基于十四爷和四爷一母同胞,十三爷也没瞒他,如实道:“四哥要回来了,我准备提前去接四哥……”
李怀和四爷的事,十四爷也是知晓的,他虽然和四爷偶有不对盘,可终归是亲兄弟,当即说着要同去。十三爷没让,这位爷半月后可是要娶嫡福晋的,从明天开始,光是采纳,准备府邸,都够他忙的,那里还有闲功夫出京。
劝说了一堆,最终十四爷让步。
快马加鞭赶了两日,十三爷在凉城的山道遇见四爷,当时四爷刚好砍了一个黑衣人,被溅了满身的鲜血,浓烈的血腥味,合着青草的味道,说不出的怪。
黑衣人人多,都是几人合攻一人,四爷他们显得很吃力。这时一个黑衣人掀翻四爷的行李,“头,账本在这!”
他们刚拿到那账本,十三爷就带人冲了过来。
黑衣人的头头见四爷来了援兵,抓过账本塞进怀里,低声说:“我们先带着账本撤!”听这话里的意思,要不是十三爷带了人来,他们是准备连人一并解决的。
账本是四爷五台山之行秘密差事的重要证物,岂能被这样让人抢走,十三爷赶紧说道:“即刻给爷把账本追回来!”
“不用追了,让他们走!”四爷一把拉住也要去追人的十三爷,摇摇头。
“可是…那账本……”千辛万苦得来的证据,十三爷为四爷不甘心。
四爷没接腔,只是让十三爷带来的人给伤者医治,和收拾现场,他则拉过十三爷在不远处换衣服,他那身衣服是全是血,不换下来,怪吓人的。
“四哥……那账本,你真就这样让他们拿走?”十三爷还是不死心,特别是想起四爷为那本账本负出的代价,越写越不甘心。
四爷不答反问道:“你来接我,可有谁知道?”
十三爷一愣,这才想起,四爷这次回京是秘密的,没几个人知道,看刚才那伙人骑的马,看起来,比他的马还要疲惫几分,应该是彻夜赶路造成的。如此说来,这伙人应该是准备赶在他之前杀人抢账本。
“我出京的时候,碰见十四弟……”十三爷没说完,他脸色不好。
“应该不是他!”四爷扔了手中带血的袍子,接过十三爷手中干净的衣衫套上,“这些年,老九他们对你和十四弟不错,平日走动也频繁,我只顾担心你,倒是忘了他。”
十三爷记不起怎么和八爷九爷热络起来的,只记得,那是八爷九爷十爷出宫分府后的事,当时他和十四都还住在宫里,每每八爷他们进宫,都会想带他们两出宫玩,次数多了,便比往日多亲近了些。
说实话,他那时候,真没觉得其中别有居心。还总觉得,无论朝堂再然后凶残,兄弟都是兄弟,怎么也不可能对兄弟下狠手的……现在想来,委实可笑。
不日,四爷回京,家门未入,就和十三爷进了宫。
亲手递上早就写好的折子,同时递上的还有一本账本,原来荆州府张大人是多疑,奸诈之人,和九爷并吞朝廷发下来的赈灾银子后,怕上面觉察,来彻查,担心九爷会拿他当替死鬼,便将所有贪污的账目记录成册。

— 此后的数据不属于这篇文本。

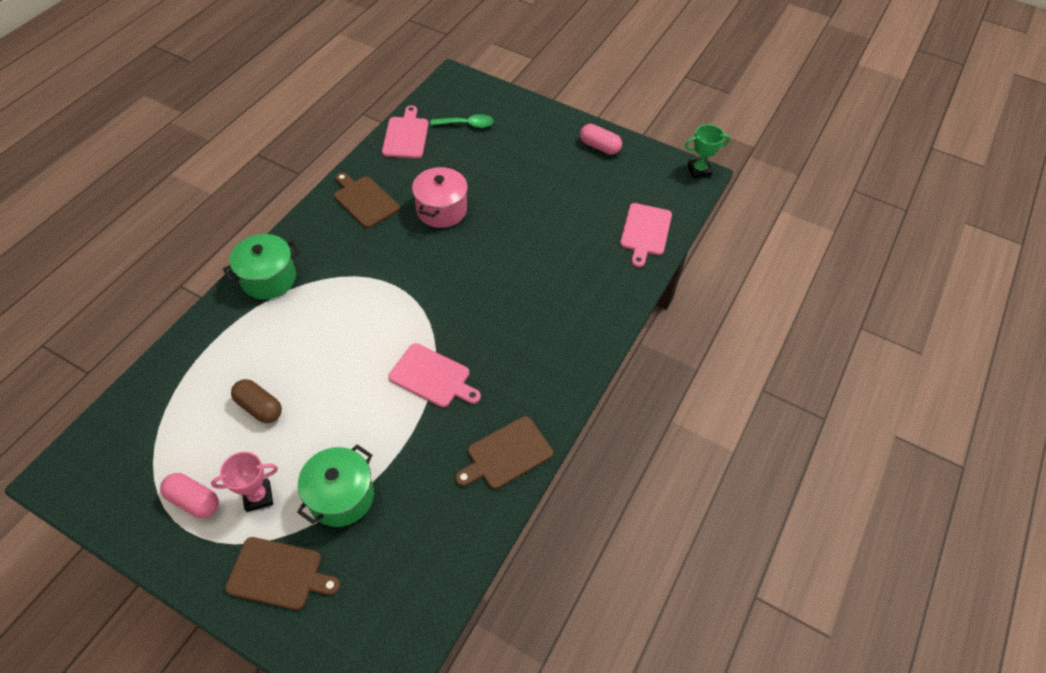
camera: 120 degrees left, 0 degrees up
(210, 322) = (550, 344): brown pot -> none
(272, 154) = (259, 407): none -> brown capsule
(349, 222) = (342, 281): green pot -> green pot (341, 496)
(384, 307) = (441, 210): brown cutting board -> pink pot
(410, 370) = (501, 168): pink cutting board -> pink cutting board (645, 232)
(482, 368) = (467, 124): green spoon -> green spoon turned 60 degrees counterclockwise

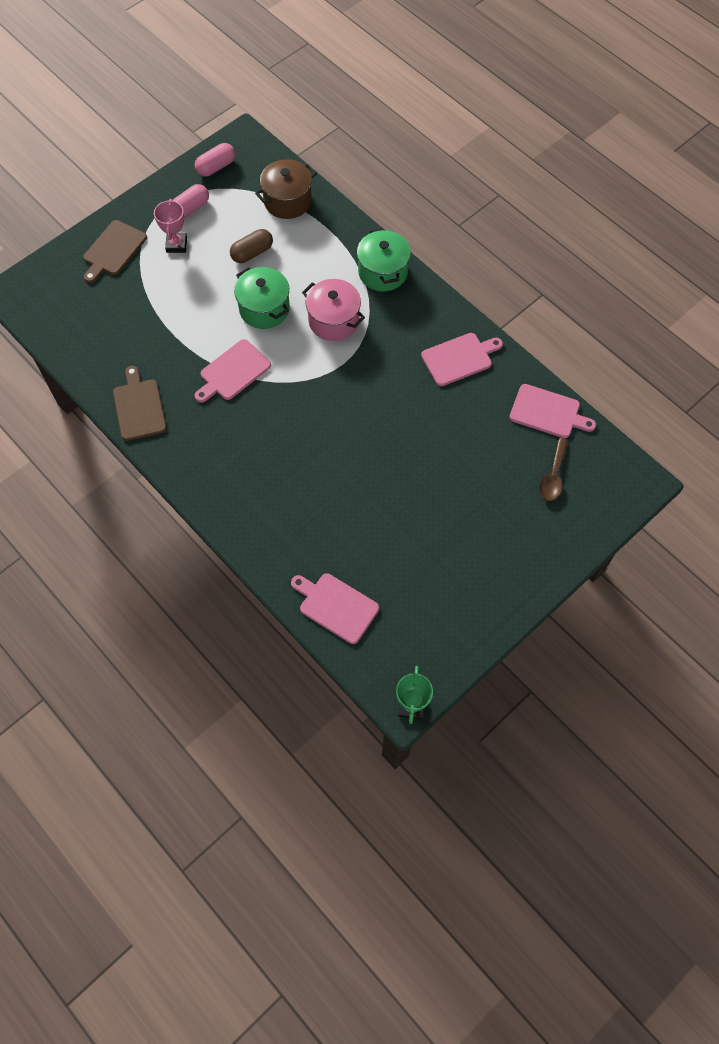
camera: 110 degrees right, 10 degrees up
(171, 393) = (287, 201): none -> brown pot
(341, 496) = (154, 293): green pot -> green pot (264, 309)
(365, 200) = (459, 358): brown cutting board -> pink cutting board
(441, 210) = (426, 421): pink pot -> pink pot (333, 321)
(467, 124) = (553, 476): green spoon -> brown spoon
(599, 147) = (481, 606): pink capsule -> pink capsule (216, 167)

此人心思深沉,自知这这账本是关键,特意记录了两册,防得就是事发后,九爷先来抢账本毁掉,不过,他却不成想到九爷没来抢,四爷倒突然搜了账本。
康熙爷翻了账本,震怒!
九爷最后虽然不至于进牢里,日子却不好过,禁闭,家产收缴,五十大板,种种下来,使得他在床上躺了月余方才能动。
这事说来,八爷也是知道,两人是一根线上的蚂蚱,本来都是逃脱不掉的,可事发后,九爷没等康熙爷压他进宫,自己先进宫揽下一切罪名。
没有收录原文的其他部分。